# [Instructions for the task]
Show, from the entries below, every line in which "press" appears.

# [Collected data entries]

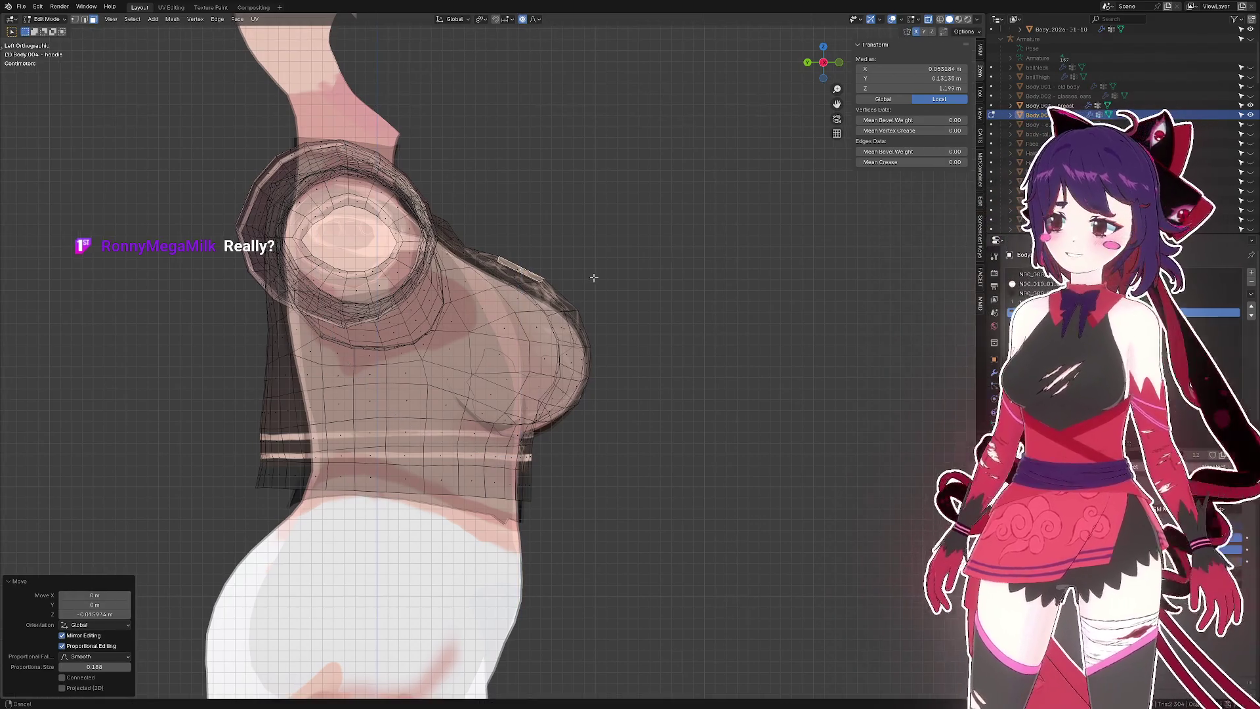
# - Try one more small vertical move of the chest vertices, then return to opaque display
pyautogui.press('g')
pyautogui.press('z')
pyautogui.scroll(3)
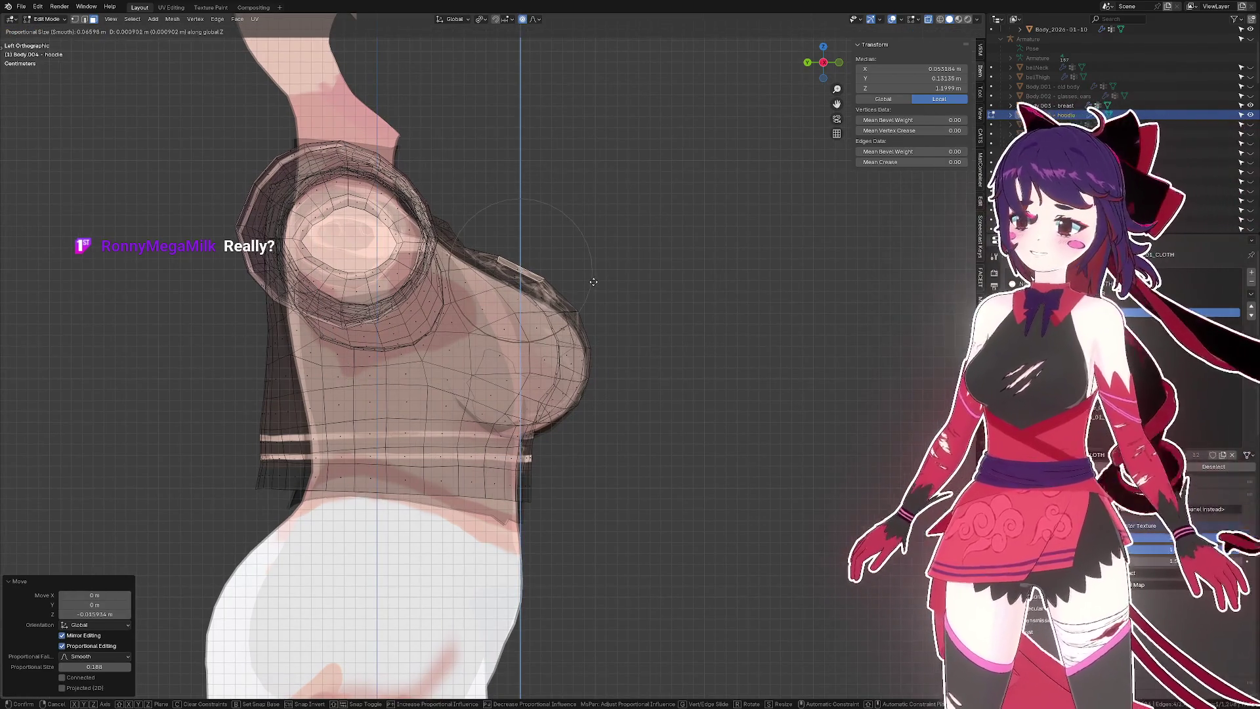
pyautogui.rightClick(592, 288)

# [Your solution]
pyautogui.press('g')
pyautogui.press('z')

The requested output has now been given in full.